**What the task requires:**
An exact reproduction of all the data is needed, with no images in it.

Input records Start Marker

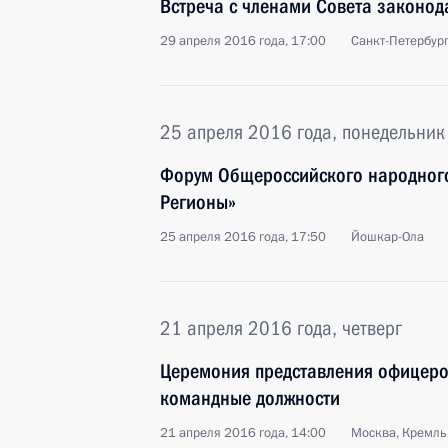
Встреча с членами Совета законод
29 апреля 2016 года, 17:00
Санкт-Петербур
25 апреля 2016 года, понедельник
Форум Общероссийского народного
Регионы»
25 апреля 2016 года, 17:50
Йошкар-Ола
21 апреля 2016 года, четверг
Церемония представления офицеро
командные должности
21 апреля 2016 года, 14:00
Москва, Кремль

Input records End Marker

**Problem solution:**
Встреча с членами Совета законод
29 апреля 2016 года, 17:00
Санкт-Петербур
25 апреля 2016 года, понедельник
Форум Общероссийского народного
Регионы»
25 апреля 2016 года, 17:50
Йошкар-Ола
21 апреля 2016 года, четверг
Церемония представления офицеро
командные должности
21 апреля 2016 года, 14:00
Москва, Кремль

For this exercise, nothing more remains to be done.